Home > Comitê Indígena de Monitoramento da Vazão Reduzida > Implementação e Prazos

Principais temas levantados, por reunião.

 

Tema: Navegabilidade no Trecho de Vazão Reduzida (TVR)

Discussão

Encaminhamentos

Reunião de criação do Comitê, novembro de 2012

Entrega de uma cartilha da NE com informações sobre navegabilidade e que profissionais do Programa de Comunicação  Indígena poderiam dar explicações, nas aldeias, em caso de dúvidas.

(não há registro de encaminhamentos)

1a reunião ordinária, dezembro de 2012

Os indígenas apresentaram questionamentos com relação às condições de navegabilidade, solicitaram relatórios das vistorias realizadas nas rotas críticas e pediram a participação nas vistorias de rotas que não foram visitadas. A empresa EBPM apresenta o funcionamento do Sistema de Transposição de Embarcações, STE, com data de operação em janeiro de 2013. Levantaram dúvidas relacionadas  à dificuldade de embarque e desembarque, sendo que NE informou que haverá pessoas para ajudar a embarcar e desembarcar "os indígenas não terão nenhum trabalho em relação a isso". Os Juruna de Muratu questionam aquisição de barco maior para navegação a montante, assunto já acordado em outras reuniões.

NE assumiu responsabilidade por danos no STE e Vazão reduzida fazendo a ressalva contra "imprudência, imperícia e negligência do piloto". Há preocupação dos indígenas e Funai com as rotas de navegabilidade e relatórios atrasados da NE

 

 

NE informará nova data para vistoria com os indígenas de três rotas já feitas e outras três que faltam. As informações de datas e informações do relatório serão repassadas via rádio

Funai cobra monitoramento dos possíveis  danos e durabilidade das embarcações.

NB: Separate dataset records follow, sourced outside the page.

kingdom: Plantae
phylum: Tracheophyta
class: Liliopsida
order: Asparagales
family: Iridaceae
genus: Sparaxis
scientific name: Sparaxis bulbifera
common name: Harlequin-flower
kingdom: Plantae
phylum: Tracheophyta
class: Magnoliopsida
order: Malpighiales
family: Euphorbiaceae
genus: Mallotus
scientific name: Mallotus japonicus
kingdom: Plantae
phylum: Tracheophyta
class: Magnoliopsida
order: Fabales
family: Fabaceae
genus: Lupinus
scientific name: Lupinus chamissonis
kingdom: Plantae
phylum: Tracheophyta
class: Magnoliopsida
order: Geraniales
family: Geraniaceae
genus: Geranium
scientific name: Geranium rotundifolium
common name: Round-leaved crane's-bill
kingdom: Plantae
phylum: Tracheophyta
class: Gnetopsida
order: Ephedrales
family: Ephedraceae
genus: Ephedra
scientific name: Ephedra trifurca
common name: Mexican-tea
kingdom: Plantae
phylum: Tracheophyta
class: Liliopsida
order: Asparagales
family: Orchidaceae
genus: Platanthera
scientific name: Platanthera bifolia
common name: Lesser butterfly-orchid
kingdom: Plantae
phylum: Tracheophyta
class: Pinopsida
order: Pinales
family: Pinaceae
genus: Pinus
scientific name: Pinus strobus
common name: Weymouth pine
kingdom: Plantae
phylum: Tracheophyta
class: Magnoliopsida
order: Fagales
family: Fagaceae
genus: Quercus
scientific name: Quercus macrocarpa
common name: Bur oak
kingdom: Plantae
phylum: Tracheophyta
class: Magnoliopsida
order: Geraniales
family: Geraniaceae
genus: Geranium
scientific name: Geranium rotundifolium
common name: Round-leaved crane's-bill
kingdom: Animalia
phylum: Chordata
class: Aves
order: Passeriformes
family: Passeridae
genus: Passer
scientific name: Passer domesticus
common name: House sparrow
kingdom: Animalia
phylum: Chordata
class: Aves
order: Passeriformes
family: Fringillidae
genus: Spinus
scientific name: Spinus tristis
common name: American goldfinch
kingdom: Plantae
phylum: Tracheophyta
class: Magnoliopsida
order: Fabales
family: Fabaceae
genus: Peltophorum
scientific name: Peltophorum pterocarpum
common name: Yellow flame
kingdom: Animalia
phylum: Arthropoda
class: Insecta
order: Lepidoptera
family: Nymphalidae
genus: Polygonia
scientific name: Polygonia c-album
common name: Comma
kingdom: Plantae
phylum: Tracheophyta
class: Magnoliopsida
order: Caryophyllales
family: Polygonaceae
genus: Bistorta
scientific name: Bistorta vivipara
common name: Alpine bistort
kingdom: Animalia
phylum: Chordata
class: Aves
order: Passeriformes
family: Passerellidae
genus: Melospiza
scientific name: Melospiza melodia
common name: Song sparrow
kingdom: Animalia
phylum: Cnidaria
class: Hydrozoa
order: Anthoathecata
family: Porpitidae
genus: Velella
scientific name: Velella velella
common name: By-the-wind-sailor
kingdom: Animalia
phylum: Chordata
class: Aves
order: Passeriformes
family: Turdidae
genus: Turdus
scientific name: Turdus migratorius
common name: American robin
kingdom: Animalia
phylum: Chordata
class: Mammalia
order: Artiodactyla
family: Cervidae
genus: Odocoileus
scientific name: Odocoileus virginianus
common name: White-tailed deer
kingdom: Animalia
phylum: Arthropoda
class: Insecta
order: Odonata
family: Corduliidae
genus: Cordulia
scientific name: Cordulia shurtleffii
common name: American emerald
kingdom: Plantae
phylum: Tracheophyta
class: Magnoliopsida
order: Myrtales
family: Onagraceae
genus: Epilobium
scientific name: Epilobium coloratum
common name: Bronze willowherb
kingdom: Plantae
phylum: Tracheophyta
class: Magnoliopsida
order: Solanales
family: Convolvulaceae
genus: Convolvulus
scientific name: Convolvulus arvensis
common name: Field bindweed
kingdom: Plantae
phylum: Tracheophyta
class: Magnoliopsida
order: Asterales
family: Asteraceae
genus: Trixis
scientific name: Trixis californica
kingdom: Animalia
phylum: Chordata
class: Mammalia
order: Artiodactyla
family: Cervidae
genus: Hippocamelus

Serão monitorados anualmente.

 

2a reunião ordinária, abril de 2013

Não aconteceu por falta de quórum.

Funai sugeriu fazer reunião de caráter informativo.

Reunião informativa de abril de 2013

1. STE: NE-EPBM apresentam o STE, estatísticas dos primeiros testes, e faz referência ao boletim informativo mensal da obra datado de março de 2007 sobre  sinalização. Esclarecem que a cartilha de orientações só será elaborada após aprovação da capitania dos portos com o  aviso aos navegantes. A  sinalização definitiva só será feita no momento do  fechamento total do rio e funcionamento do vertedouro.

2-Atracadouro: Funcionário da Leme Engenharia apresenta projeto do atracadouro a montante do barramento. Funai e indígenas citam reunião de 4 de setembro de 2012 em que foi acordada a construção de dois portos próximos ao STE. Leme comunica que NE definiu apenas um porto acima, já que embaixo há dificuldades pelo espaço disponível e oscilação da vazão. Há preocupações dos indígenas pelos danos às embarcações no STE e a demora na transposição com o aumento do fluxo de embarcações.

3-Rotas de navegabilidade: Apresentação do resultado do estudo das rotas, com a ressalva que alguns pontos propostos pelos indígenas não podem ser estudados até o verão. NE deixa caderno de rotas de navegabilidade na aldeia Muratu por ser "quem mais utiliza esses pontos"

 

 

NE sugeriu que fosse encaminhado, pelos membros do comitê, proposta justificando necessidade de porto à jusante do STE.

 

Representante Arara sugeriu marcar data para verificar pontos críticos de navegação no Verão. Não atendida.

 

3a reunião ordinária, em dezembro de 2013.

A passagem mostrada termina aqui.